▶ _What is expected_: In the data below, find every line with the word "Right" and copy it.

====== Exercise inputs

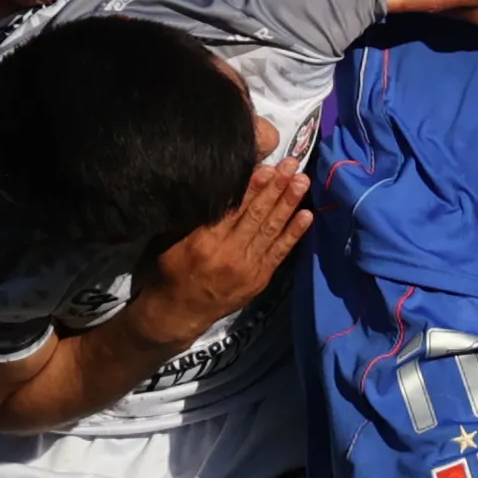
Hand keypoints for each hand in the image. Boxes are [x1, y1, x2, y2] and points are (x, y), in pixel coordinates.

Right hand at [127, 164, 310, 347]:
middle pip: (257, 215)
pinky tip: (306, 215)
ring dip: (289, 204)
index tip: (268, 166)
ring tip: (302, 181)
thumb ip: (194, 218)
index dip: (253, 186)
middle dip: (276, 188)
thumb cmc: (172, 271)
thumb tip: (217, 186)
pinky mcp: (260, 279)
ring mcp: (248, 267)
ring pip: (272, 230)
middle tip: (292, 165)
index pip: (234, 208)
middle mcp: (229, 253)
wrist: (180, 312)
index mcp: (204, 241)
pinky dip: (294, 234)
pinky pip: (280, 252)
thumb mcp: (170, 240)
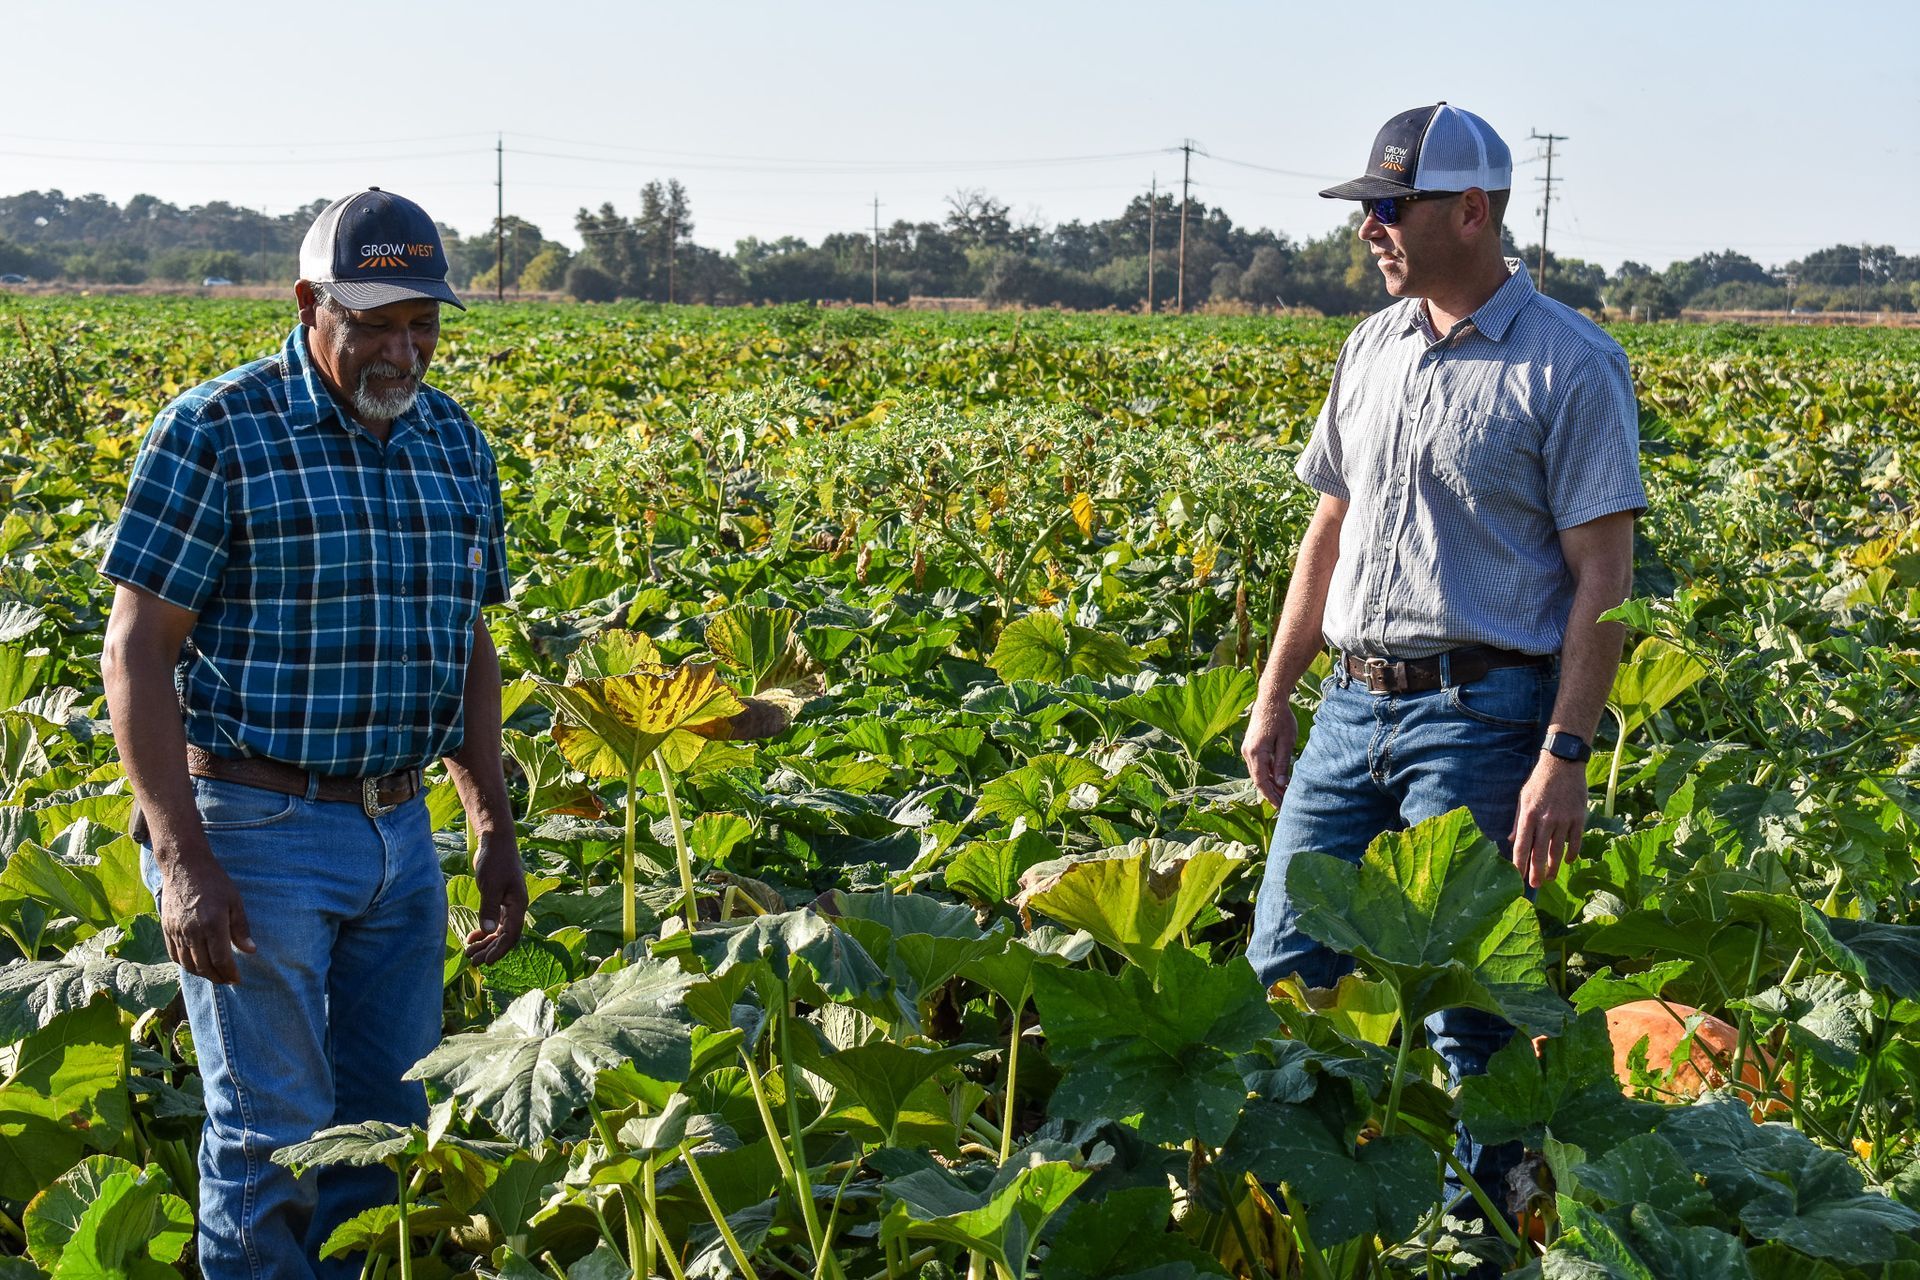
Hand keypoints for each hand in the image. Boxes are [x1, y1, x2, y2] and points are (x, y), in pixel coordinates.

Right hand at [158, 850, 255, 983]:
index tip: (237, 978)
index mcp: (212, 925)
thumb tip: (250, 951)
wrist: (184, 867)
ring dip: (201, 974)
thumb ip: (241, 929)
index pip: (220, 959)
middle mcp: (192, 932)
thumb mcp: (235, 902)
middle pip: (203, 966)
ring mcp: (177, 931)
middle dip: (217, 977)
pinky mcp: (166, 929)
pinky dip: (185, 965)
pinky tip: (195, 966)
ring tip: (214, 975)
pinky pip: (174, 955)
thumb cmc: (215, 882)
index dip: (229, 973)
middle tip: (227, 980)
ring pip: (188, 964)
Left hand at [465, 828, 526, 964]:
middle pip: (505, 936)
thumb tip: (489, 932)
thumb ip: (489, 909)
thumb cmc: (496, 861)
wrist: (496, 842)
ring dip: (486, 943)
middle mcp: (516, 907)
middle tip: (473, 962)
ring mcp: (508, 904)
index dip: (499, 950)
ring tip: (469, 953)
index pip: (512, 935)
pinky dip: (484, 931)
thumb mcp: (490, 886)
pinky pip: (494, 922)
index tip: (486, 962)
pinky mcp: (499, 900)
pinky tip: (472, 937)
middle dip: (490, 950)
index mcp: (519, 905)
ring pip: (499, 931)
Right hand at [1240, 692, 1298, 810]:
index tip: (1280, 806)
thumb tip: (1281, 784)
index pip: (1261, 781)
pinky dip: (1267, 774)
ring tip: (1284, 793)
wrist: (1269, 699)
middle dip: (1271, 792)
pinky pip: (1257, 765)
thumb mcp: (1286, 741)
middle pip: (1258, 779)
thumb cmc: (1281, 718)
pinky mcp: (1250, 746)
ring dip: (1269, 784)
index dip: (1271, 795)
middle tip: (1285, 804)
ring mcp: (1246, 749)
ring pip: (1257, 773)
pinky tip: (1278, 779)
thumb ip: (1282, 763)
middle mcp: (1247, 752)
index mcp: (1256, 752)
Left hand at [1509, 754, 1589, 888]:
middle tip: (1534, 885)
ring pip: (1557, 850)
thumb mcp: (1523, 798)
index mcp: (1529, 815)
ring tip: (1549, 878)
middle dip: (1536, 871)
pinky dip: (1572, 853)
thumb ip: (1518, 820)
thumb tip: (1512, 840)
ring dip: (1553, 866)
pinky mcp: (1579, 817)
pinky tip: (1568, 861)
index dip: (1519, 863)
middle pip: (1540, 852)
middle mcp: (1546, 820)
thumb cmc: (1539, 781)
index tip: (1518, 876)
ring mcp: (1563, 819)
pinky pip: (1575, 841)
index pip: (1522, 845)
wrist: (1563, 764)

============
====== Exercise inputs

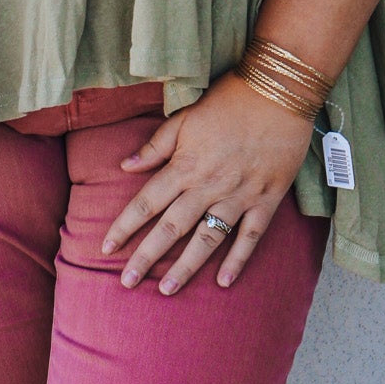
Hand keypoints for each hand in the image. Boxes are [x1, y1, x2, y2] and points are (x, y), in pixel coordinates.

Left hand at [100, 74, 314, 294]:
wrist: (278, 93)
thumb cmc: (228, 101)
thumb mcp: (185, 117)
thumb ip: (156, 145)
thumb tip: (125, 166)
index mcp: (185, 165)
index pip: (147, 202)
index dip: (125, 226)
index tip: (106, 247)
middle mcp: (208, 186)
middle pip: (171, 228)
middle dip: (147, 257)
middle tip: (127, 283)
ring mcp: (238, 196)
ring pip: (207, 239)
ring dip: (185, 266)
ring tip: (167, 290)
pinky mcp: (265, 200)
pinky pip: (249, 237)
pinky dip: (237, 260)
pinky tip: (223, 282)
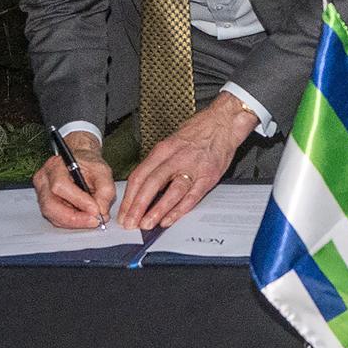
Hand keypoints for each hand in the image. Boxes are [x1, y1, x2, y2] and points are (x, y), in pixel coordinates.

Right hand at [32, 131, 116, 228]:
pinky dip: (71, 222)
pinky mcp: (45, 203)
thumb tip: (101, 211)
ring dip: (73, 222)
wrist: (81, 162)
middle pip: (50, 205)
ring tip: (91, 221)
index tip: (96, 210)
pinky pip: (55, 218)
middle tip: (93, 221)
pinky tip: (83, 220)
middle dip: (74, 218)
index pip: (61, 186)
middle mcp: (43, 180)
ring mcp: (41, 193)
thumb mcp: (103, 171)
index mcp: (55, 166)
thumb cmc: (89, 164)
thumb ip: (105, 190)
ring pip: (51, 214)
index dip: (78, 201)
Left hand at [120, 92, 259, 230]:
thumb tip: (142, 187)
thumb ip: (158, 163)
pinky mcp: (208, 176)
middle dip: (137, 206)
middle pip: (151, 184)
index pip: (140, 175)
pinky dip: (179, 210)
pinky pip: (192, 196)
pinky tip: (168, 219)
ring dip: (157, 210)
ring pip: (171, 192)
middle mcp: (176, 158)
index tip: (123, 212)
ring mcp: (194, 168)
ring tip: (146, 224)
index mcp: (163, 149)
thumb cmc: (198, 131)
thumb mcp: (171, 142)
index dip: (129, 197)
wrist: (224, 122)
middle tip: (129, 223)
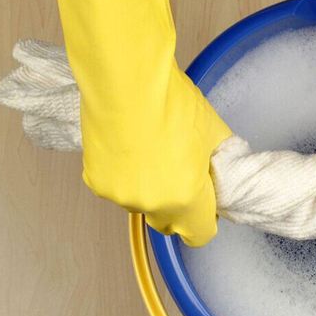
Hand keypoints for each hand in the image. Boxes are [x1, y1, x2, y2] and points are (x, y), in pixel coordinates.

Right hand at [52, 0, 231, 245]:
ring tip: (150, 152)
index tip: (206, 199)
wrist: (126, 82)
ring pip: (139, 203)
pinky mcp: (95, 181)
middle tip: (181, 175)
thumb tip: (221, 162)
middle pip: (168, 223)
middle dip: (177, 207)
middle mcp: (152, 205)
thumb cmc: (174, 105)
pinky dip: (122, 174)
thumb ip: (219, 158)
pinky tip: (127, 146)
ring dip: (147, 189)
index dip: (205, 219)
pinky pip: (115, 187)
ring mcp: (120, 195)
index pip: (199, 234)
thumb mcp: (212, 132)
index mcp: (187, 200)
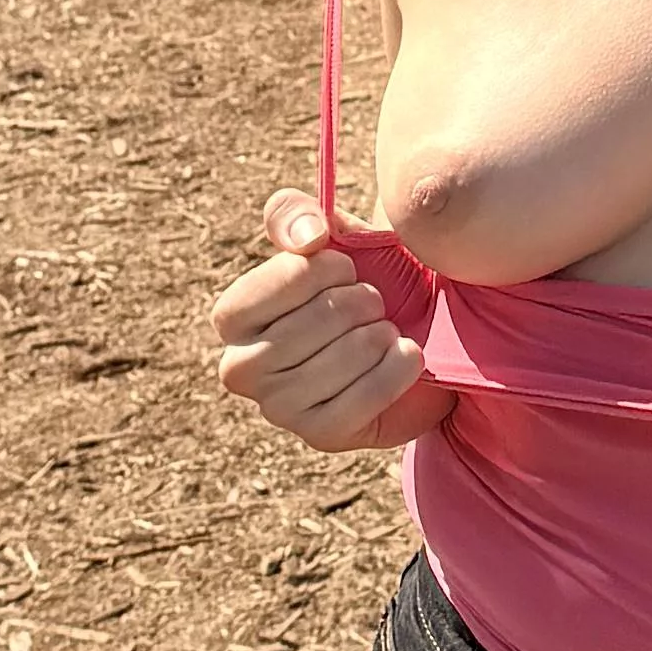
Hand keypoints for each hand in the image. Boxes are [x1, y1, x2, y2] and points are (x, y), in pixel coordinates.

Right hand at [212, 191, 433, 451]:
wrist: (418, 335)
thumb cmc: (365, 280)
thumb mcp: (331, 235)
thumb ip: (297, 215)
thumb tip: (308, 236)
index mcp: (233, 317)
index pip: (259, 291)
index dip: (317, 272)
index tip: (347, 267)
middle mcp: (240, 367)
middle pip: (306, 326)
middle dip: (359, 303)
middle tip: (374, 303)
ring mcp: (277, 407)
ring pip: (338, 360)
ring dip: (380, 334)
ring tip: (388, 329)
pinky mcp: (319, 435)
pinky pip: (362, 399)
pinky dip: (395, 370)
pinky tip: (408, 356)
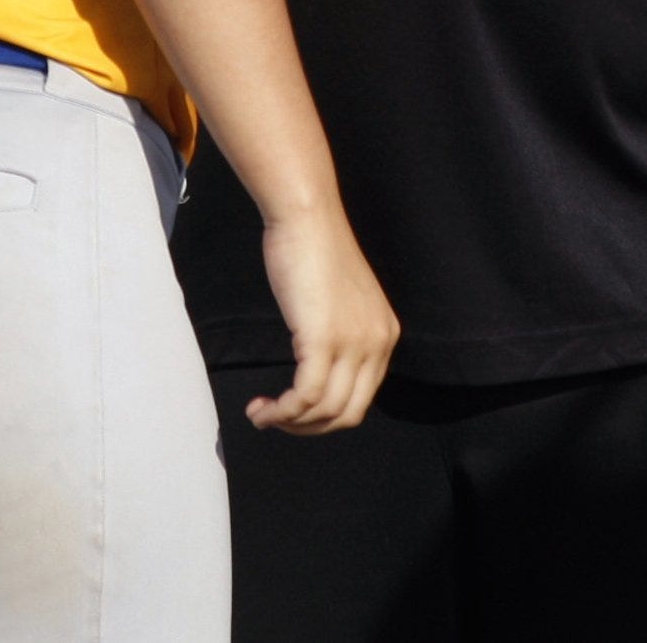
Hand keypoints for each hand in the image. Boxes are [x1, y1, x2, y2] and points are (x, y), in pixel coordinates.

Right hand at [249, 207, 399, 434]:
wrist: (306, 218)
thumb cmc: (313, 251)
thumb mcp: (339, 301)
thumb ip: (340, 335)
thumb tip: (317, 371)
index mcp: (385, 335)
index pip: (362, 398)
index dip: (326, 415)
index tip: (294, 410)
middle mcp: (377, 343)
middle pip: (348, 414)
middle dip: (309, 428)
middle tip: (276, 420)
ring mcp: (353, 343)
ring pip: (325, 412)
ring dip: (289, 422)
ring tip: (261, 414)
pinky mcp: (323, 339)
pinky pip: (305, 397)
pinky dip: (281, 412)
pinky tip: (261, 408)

============

▶ _Solution for this task_:
Right hand at [127, 164, 310, 347]:
Right hand at [158, 850, 255, 983]:
Right hand at [1240, 692, 1298, 810]:
Right hand at [32, 131, 116, 228]:
Right hand at [52, 0, 231, 245]:
Right hand at [212, 191, 433, 451]:
Right hand at [249, 207, 399, 434]:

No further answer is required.